Whether after an individual death or larger tragedy, the pattern is familiar. After receiving an initial outpouring of well-meaning sympathy, those most bereaved are gradually abandoned. It's too much to acknowledge the true depth of their suffering, and the reality that it might never end.
This is what I see happening in the wake of last year's shooting at the Centre Culturel Islamique de Québec (CCIQ), when six men were killed on the evening of January 29, 2017. The nation was shocked, for a minute. Politicians pontificated about standing up to hate.
Then, slowly, most of us backed away. The Quebec City community is still reeling, but Canada has moved on.
No politicians visited Aymen Derbali in all of 2017. The 41-year-old father of three was paralyzed after purposely getting shot in order to save others. The Muslim non-profit Dawanet has raised almost $300,000 to help make his home accessible, but as of now, he's still in rehab.
Mr. Derbali is a hero. It's hard to believe that Prime Minister Justin Trudeau or Quebec Premier Philippe Couillard couldn't just pick up the phone and call.
Instead, Mr. Couillard has avoided suggestions that Jan. 29 be marked as a day of remembrance to combat Islamophobia. He preferred, in October, to speak in favour of Bill 62. The "religious neutrality" law included a provision against face-coverings aimed at the province's niqabis, as though highlighting that tiny minority as less deserving of public services was in any way a neutral act.
What an irresponsible stoking of the xenophobia smouldering across Canada – including Quebec. While the face-covering ban has been delayed by a judge, it's just one egregious example. Another is that police in Quebec City say hate crimes targeting Muslims doubled in 2017.
In August, not even a year after the mosque attack, CCIQ's application to build a Muslim cemetery was protested by the right-wing anti-Islam group La Meute. Less than two days after the site was approved, the car of mosque president Mohamed Labidi was set on fire. It exploded outside his house.
We look away from tragedies because they hurt. The six men who were killed – Azzeddine Soufiane, Khaled Belkacemi, Ibrahima Barry, Mamadou Tanou Barry, Abdelkrim Hassane and Boubaker Thabti – are never going home.
But we also look away because we're afraid. Wondering how and why such a monstrous act could happen, it seems likely that the ugly responsibility might have to be shared.
As the anniversary of the massacre approaches, Canada's Muslims are asking for our attention. Dawanet has also just released Your Last Walk in the Mosque, a documentary about coping in the aftermath.
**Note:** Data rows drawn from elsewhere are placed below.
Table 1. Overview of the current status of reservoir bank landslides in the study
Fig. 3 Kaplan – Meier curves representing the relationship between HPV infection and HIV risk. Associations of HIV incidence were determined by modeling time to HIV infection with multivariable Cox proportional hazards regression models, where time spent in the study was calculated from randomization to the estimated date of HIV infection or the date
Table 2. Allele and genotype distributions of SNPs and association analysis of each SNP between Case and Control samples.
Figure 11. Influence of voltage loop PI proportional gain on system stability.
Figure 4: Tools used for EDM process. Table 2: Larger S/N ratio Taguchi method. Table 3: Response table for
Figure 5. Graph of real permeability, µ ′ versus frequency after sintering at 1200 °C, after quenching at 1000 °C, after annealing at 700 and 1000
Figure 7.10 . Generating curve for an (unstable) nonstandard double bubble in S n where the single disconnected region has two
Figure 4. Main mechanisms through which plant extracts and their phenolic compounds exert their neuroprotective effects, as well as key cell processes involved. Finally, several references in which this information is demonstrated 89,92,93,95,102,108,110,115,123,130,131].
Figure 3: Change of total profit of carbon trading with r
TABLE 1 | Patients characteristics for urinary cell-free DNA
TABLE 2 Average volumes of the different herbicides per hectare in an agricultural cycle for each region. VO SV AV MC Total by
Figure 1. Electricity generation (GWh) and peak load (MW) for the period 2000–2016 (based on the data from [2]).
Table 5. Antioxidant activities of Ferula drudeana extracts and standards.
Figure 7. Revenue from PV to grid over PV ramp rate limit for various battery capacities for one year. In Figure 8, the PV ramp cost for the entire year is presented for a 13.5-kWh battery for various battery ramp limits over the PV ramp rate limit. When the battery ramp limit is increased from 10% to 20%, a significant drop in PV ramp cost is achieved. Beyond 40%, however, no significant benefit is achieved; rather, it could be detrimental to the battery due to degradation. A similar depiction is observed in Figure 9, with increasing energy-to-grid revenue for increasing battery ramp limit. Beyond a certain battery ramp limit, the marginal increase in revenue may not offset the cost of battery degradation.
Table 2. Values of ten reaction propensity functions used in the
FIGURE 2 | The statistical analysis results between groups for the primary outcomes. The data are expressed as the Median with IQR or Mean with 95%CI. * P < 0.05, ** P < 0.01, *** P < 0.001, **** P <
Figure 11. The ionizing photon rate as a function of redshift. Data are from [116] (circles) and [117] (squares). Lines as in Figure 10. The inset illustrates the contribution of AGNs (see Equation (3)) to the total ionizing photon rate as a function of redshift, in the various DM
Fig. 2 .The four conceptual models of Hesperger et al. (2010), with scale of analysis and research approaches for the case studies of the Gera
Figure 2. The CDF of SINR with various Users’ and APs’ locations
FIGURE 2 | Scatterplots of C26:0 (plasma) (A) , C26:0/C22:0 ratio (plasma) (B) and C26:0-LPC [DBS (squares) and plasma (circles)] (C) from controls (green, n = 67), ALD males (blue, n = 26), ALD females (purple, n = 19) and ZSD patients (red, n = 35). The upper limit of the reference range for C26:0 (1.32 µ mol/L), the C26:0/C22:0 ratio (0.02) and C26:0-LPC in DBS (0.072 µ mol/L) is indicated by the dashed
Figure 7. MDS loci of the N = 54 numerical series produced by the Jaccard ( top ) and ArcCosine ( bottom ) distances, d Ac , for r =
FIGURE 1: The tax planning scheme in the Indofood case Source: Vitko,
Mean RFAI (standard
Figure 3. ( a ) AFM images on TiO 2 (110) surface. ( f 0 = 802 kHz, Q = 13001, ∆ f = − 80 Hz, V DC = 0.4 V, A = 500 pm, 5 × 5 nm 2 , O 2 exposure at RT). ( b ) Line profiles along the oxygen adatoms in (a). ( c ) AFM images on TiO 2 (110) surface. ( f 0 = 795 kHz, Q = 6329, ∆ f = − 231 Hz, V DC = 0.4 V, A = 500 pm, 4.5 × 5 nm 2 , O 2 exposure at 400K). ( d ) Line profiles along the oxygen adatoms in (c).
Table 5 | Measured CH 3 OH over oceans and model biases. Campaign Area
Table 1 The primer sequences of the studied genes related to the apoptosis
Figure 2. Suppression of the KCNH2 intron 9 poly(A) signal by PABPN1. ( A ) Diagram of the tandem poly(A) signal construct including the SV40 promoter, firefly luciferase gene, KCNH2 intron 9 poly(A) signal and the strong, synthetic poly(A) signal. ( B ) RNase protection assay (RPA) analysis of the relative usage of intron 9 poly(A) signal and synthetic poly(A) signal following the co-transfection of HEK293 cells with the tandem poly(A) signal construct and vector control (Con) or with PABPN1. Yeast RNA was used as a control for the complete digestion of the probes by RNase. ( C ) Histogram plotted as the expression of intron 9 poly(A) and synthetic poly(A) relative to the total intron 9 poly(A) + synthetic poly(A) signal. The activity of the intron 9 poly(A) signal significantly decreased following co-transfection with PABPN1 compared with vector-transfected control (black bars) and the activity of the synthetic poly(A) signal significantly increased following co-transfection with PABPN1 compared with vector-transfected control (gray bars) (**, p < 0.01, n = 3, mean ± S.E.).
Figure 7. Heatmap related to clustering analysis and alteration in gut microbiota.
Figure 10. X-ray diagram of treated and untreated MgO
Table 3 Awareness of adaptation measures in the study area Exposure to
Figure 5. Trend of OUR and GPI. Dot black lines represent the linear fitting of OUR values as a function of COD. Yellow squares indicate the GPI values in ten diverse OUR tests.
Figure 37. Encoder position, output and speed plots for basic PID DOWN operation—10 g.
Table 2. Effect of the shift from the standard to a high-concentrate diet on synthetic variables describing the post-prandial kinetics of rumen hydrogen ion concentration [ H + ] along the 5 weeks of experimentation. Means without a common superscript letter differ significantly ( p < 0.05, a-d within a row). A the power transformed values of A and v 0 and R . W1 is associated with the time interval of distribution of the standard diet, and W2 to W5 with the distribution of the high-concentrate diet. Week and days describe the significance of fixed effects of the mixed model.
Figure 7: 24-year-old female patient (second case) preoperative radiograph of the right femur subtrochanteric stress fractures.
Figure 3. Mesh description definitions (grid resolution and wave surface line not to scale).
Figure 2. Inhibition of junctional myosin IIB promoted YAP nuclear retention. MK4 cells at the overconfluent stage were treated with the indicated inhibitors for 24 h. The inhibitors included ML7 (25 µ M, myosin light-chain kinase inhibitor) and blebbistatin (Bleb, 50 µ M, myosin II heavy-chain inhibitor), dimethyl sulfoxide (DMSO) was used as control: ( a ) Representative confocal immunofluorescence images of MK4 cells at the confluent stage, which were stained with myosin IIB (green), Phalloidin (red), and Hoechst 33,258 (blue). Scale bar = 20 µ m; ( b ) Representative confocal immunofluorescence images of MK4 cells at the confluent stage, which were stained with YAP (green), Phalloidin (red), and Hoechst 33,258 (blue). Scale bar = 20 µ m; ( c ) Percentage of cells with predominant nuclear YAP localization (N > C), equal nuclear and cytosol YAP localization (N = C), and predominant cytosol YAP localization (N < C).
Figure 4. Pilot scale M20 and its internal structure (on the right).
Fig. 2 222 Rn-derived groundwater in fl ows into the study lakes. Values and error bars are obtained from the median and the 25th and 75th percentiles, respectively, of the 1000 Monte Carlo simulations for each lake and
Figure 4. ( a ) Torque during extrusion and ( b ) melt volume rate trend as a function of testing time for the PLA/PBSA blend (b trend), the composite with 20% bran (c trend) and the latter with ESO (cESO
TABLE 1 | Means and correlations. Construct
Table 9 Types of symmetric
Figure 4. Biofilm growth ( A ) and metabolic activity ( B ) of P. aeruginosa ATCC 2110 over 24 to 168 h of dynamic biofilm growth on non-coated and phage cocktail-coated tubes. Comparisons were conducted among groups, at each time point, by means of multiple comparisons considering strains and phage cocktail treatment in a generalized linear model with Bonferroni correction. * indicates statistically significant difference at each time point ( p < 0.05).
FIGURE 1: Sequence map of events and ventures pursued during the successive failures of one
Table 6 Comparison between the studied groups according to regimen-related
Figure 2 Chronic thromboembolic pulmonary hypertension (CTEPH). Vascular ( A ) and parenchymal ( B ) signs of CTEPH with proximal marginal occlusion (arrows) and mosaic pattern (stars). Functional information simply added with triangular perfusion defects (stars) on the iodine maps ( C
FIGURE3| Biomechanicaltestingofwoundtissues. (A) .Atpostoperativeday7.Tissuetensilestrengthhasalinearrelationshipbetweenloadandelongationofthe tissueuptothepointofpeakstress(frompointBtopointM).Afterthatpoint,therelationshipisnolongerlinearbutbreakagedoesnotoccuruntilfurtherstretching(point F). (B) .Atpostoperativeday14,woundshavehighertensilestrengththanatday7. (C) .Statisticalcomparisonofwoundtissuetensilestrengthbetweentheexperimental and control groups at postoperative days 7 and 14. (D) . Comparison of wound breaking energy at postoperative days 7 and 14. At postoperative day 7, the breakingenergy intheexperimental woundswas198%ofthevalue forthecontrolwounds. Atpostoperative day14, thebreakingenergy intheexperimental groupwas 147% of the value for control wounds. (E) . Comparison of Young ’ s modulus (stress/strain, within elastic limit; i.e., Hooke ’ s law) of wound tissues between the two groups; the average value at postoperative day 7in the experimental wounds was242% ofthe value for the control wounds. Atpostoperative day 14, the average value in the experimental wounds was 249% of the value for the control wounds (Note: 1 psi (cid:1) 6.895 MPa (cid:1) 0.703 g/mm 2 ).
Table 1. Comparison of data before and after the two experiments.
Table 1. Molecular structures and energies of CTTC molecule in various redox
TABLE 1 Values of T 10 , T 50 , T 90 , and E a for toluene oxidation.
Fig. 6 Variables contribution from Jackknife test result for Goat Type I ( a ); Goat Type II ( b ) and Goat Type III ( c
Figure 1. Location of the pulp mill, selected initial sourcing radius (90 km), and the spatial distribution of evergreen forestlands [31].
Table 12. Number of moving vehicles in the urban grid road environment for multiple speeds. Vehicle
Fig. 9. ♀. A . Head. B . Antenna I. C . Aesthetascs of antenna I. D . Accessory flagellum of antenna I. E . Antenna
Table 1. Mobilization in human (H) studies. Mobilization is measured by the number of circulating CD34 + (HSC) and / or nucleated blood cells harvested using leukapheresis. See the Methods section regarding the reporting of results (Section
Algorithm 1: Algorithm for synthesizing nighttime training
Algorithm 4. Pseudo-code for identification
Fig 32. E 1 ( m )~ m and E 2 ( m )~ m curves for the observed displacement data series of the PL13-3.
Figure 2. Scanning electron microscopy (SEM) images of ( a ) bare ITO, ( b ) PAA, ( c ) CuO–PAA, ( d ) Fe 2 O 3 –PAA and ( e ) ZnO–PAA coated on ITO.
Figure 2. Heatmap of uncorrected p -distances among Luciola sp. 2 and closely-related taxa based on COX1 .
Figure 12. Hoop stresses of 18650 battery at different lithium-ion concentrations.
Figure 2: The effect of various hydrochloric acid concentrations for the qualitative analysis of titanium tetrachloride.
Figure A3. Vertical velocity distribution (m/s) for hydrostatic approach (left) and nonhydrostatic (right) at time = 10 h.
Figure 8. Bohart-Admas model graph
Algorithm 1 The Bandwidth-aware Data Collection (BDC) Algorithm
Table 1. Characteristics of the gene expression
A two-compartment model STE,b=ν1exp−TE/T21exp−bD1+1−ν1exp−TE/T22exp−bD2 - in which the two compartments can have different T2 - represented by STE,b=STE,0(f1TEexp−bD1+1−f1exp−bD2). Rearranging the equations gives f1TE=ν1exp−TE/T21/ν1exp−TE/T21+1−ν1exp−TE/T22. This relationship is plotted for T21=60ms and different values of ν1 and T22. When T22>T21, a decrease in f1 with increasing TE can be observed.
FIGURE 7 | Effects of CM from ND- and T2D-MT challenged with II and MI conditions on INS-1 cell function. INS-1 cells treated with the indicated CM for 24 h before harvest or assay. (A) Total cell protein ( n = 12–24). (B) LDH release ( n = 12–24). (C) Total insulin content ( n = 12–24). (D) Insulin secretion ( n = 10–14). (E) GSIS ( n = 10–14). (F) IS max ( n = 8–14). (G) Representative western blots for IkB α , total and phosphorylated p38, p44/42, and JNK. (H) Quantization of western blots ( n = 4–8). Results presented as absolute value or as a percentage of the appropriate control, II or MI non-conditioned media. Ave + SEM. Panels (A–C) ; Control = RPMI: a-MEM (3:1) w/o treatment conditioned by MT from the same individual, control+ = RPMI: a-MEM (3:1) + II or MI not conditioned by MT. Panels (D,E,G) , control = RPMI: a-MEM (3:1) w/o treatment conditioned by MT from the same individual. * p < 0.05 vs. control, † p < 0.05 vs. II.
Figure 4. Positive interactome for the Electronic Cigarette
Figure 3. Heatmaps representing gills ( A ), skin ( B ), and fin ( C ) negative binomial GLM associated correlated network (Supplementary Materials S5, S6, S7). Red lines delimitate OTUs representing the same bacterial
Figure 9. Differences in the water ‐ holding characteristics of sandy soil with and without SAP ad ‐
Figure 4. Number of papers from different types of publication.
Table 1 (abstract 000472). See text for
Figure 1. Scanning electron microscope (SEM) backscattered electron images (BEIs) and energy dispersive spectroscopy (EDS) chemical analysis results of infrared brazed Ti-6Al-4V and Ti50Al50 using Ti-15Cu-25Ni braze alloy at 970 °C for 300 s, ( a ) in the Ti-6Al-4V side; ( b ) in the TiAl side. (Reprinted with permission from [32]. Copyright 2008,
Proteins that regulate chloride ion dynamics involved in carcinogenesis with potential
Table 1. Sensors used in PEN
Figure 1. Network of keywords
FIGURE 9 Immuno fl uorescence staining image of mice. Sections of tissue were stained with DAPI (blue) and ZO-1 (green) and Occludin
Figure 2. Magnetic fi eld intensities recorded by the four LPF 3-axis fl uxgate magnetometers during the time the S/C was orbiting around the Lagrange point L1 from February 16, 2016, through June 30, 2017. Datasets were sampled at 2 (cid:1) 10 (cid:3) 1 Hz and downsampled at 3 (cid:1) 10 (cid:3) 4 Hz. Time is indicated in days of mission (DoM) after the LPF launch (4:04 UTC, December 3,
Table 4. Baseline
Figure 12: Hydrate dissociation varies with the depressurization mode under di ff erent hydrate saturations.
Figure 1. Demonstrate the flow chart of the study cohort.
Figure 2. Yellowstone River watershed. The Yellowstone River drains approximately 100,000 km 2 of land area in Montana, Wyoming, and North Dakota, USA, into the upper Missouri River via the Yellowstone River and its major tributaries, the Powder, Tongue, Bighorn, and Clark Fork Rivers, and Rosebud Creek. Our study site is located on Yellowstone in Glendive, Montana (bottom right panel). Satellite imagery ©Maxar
Widows keep their faces in the shadows, out of fear of retaliation, while Mr. Derbali speaks in barely audible, gasping breaths. One last, lingering shot is of the dead men's shoes, still sitting on the racks outside the prayer room. It's a slow, unflinching examination of a community's pain.
Screenings begin Jan. 25 in Mississauga, Ont., and are scheduled around the country, including at the Université Laval, where suspect Alexandre Bissonnette studied.
There's also the emerging hashtag #SouvenezVous29Jan, or #RememberJan29. Campaign co-founder S.K. Hussan says he wants Canadians to connect with the tragic moment through personal memories, asking "where were you when it happened?" the way they might about 9/11 or a celebrity's death.
"It's a very specific form of structured forgetting that's happening," says Mr. Hussan of Canada's collective memory loss. "This is the largest political mass shooting in 25 years, it's a historic moment, not a one-off tragedy."
Yet in the hours after the attack, Public Safety Minister Ralph Goodale quickly labelled the suspect a "lone wolf," a clear instance of the knee-jerk instinct to push unsightly messes out of sight.
Labelling white male shooters as individual actors is easier than grappling with historic racism, or the immigration, border-crossing and terrorism policies that mark Muslims as worthy of suspicion and dread.
This is a truth-telling moment, though – and many are acknowledging that suppressing trauma isn't a permanent cure. The main reason to remember Jan. 29 is to try and ensure it doesn't happen again.